In order to evaluate the effects of reperfusion injury on both muscles and nerves, the UVA researchers created a mouse model. Mice were allowed to exercise in the form of voluntary running. Then they were subjected to surgical operations.
Furthermore, the researchers evaluated the level of oxidative stress experienced by the mitochondria of the cells once blood began flowing through the area again.
They found that mice that did physical exercises before their injury displayed reduced levels of damage from ischemia reperfusion. Pre-injury workouts strengthened the muscles and nerves, which protected the cells from getting damaged by restored blood flow. However, exercise did not reduce the amount of oxidative stress experienced by the tissues.
An earlier study by Yan examined the activity of muscle cells during the loss and restoration of blood flow. He compared the cells to circuit boards that were normally hooked up to wires but could get disconnected.
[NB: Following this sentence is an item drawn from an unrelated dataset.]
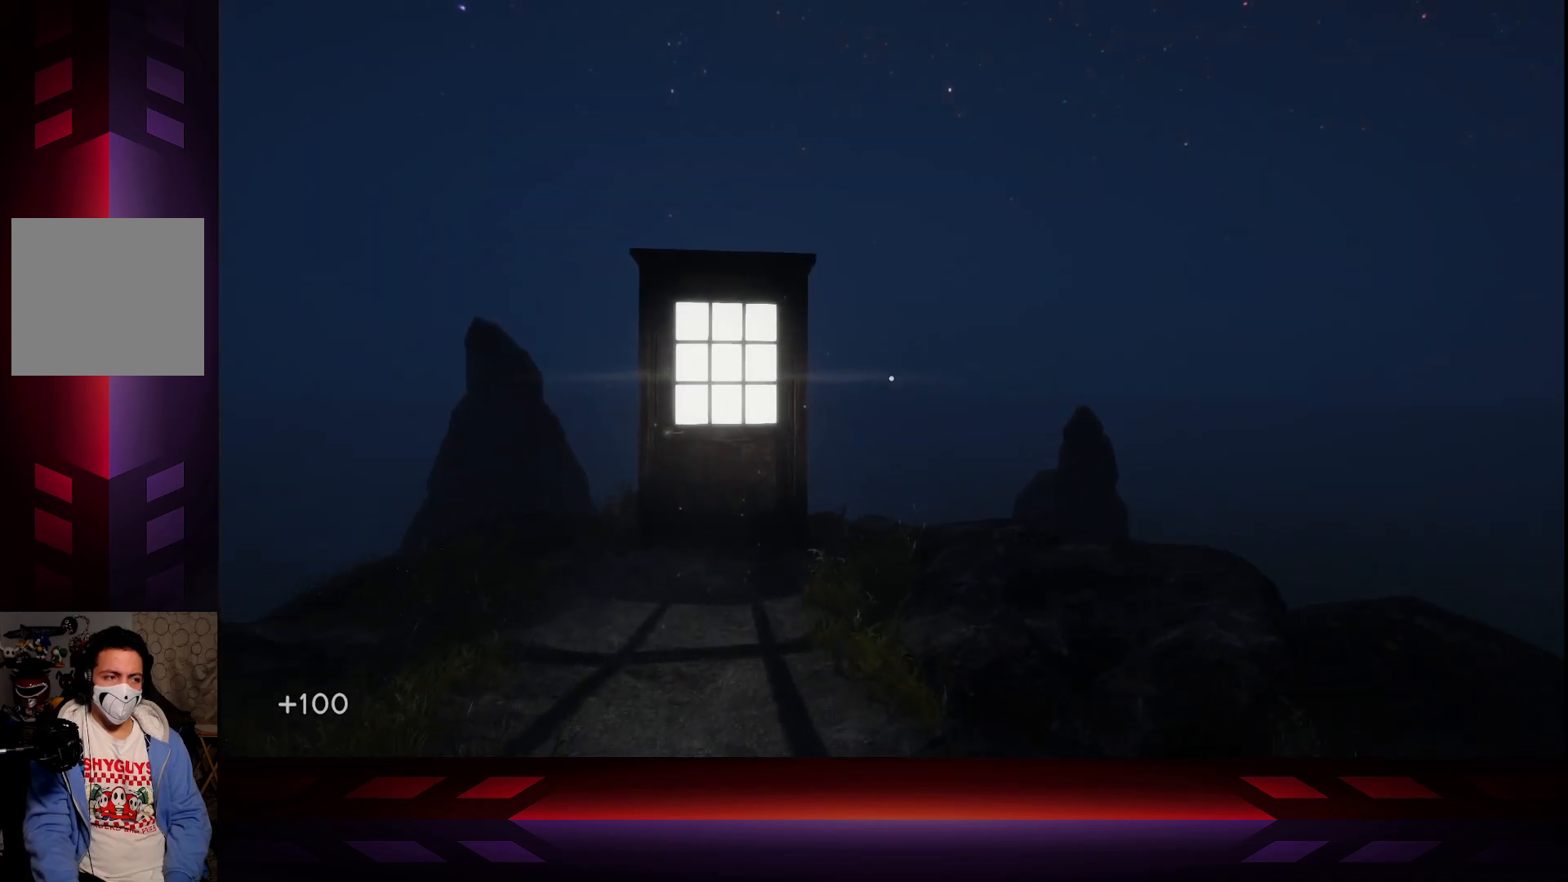
{"buttons": [], "left_stick": "up", "right_stick": "center", "events": []}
In that experiment, he treated the mice with a compound that protected the mitochondria of muscle cells from harm. Specifically, it shielded a structure called a neuromuscular junction, where the muscle and the nerve are physically linked in order to regulate the contraction of the muscle.
The compound protected the neuromuscular junction from taking any damage. In the future, a refined version could be adapted for emergency medical use by humans.
“On the battlefield, a simple thing to do is to put a bandage around the limb to block the circulation, to block the bleeding,” Yan explained in a press release. “But at a certain point, you have to re-establish circulation, and our approach could offer a way to minimize the collateral damage and get better outcomes.”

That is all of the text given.